## Directions
Apart from the pictures, write out all the records exactly.

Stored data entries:
━━━

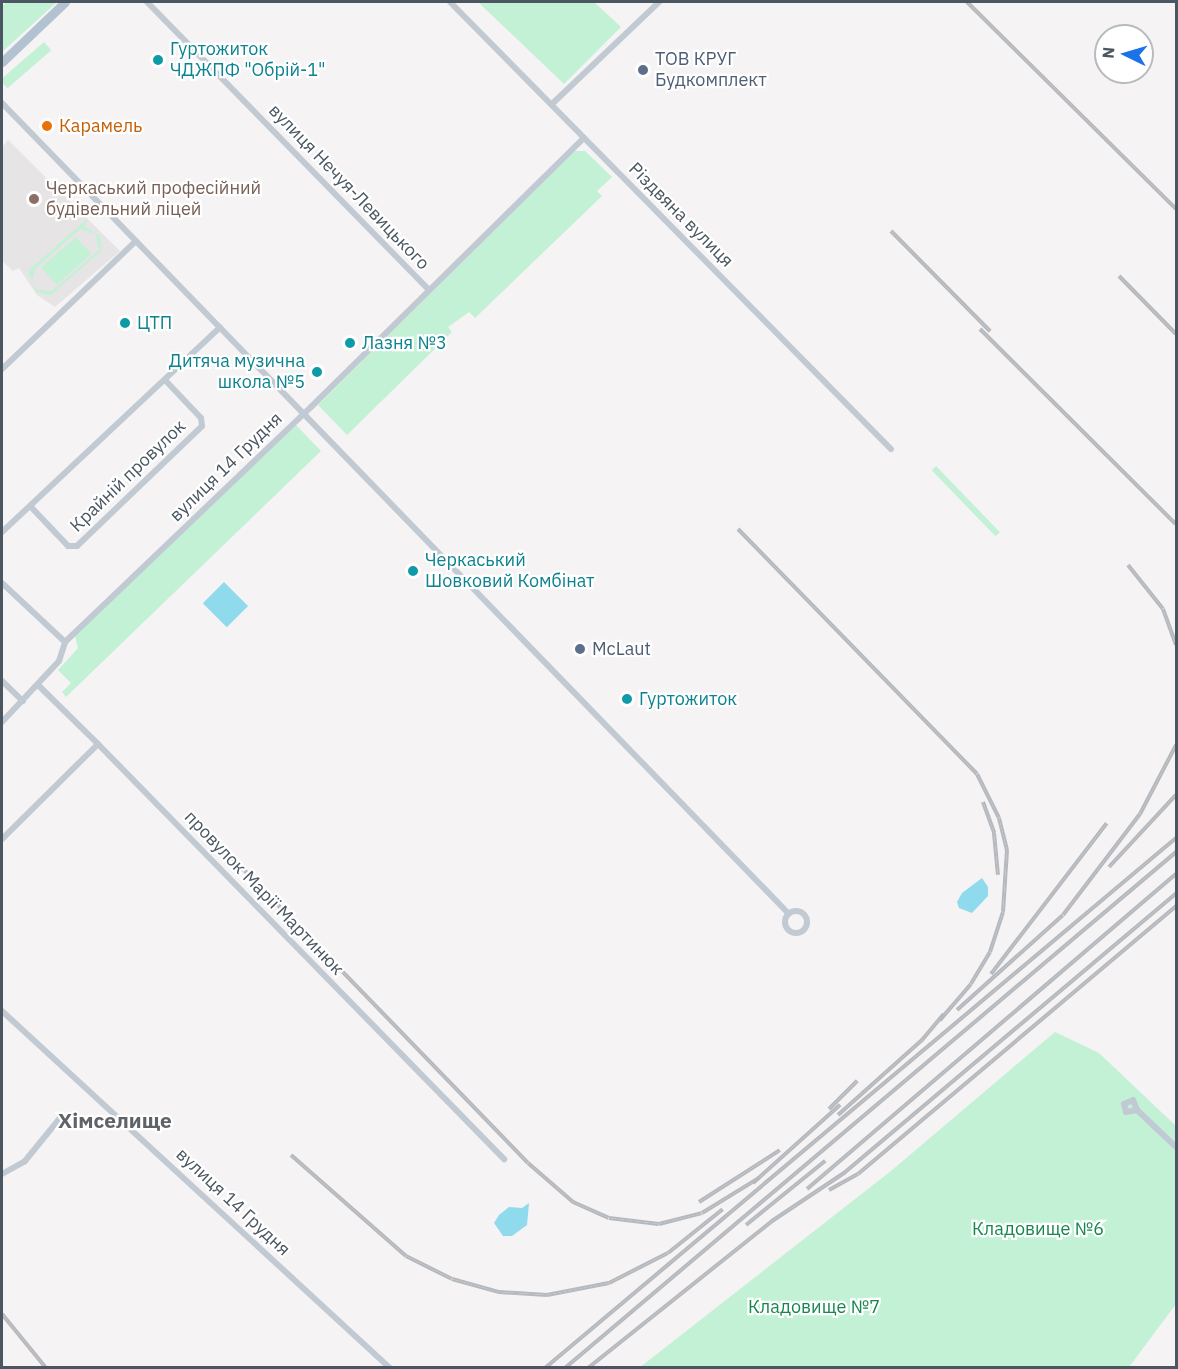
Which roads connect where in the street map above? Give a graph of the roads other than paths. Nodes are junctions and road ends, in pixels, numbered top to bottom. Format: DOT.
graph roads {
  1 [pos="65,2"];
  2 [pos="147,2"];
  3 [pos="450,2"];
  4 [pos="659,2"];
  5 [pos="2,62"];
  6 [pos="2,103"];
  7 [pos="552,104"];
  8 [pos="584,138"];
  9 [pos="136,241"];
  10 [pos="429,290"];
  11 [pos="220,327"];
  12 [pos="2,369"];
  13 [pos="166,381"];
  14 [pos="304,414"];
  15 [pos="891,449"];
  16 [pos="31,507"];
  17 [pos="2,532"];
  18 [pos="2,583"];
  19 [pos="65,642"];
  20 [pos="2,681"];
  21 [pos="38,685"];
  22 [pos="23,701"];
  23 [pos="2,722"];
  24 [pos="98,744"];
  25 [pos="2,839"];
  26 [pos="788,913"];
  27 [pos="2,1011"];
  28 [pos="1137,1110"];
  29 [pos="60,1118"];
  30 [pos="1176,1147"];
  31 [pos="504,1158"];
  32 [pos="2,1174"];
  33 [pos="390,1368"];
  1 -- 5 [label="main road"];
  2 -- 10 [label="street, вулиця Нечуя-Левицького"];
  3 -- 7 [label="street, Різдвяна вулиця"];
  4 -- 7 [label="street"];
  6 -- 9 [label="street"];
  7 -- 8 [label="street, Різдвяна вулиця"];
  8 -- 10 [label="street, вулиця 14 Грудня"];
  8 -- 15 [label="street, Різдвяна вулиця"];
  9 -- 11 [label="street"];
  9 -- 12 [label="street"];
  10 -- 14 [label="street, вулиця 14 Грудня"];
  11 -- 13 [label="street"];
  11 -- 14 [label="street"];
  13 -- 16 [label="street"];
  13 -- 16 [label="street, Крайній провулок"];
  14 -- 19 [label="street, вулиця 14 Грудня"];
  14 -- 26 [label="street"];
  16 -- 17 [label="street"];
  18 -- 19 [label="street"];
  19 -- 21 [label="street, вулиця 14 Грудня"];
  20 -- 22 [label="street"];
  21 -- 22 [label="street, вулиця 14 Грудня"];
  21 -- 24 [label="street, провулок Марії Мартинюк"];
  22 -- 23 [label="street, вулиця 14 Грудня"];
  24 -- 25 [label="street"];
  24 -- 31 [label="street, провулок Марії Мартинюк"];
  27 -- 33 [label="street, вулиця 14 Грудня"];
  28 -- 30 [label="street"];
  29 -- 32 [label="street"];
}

━━━

## Output of the exercise
Which roads connect where in the street map above? Give a graph of the roads other than paths. Nodes are junctions and road ends, in pixels, numbered top to bottom. Format: DOT.
graph roads {
  1 [pos="65,2"];
  2 [pos="147,2"];
  3 [pos="450,2"];
  4 [pos="659,2"];
  5 [pos="2,62"];
  6 [pos="2,103"];
  7 [pos="552,104"];
  8 [pos="584,138"];
  9 [pos="136,241"];
  10 [pos="429,290"];
  11 [pos="220,327"];
  12 [pos="2,369"];
  13 [pos="166,381"];
  14 [pos="304,414"];
  15 [pos="891,449"];
  16 [pos="31,507"];
  17 [pos="2,532"];
  18 [pos="2,583"];
  19 [pos="65,642"];
  20 [pos="2,681"];
  21 [pos="38,685"];
  22 [pos="23,701"];
  23 [pos="2,722"];
  24 [pos="98,744"];
  25 [pos="2,839"];
  26 [pos="788,913"];
  27 [pos="2,1011"];
  28 [pos="1137,1110"];
  29 [pos="60,1118"];
  30 [pos="1176,1147"];
  31 [pos="504,1158"];
  32 [pos="2,1174"];
  33 [pos="390,1368"];
  1 -- 5 [label="main road"];
  2 -- 10 [label="street, вулиця Нечуя-Левицького"];
  3 -- 7 [label="street, Різдвяна вулиця"];
  4 -- 7 [label="street"];
  6 -- 9 [label="street"];
  7 -- 8 [label="street, Різдвяна вулиця"];
  8 -- 10 [label="street, вулиця 14 Грудня"];
  8 -- 15 [label="street, Різдвяна вулиця"];
  9 -- 11 [label="street"];
  9 -- 12 [label="street"];
  10 -- 14 [label="street, вулиця 14 Грудня"];
  11 -- 13 [label="street"];
  11 -- 14 [label="street"];
  13 -- 16 [label="street"];
  13 -- 16 [label="street, Крайній провулок"];
  14 -- 19 [label="street, вулиця 14 Грудня"];
  14 -- 26 [label="street"];
  16 -- 17 [label="street"];
  18 -- 19 [label="street"];
  19 -- 21 [label="street, вулиця 14 Грудня"];
  20 -- 22 [label="street"];
  21 -- 22 [label="street, вулиця 14 Грудня"];
  21 -- 24 [label="street, провулок Марії Мартинюк"];
  22 -- 23 [label="street, вулиця 14 Грудня"];
  24 -- 25 [label="street"];
  24 -- 31 [label="street, провулок Марії Мартинюк"];
  27 -- 33 [label="street, вулиця 14 Грудня"];
  28 -- 30 [label="street"];
  29 -- 32 [label="street"];
}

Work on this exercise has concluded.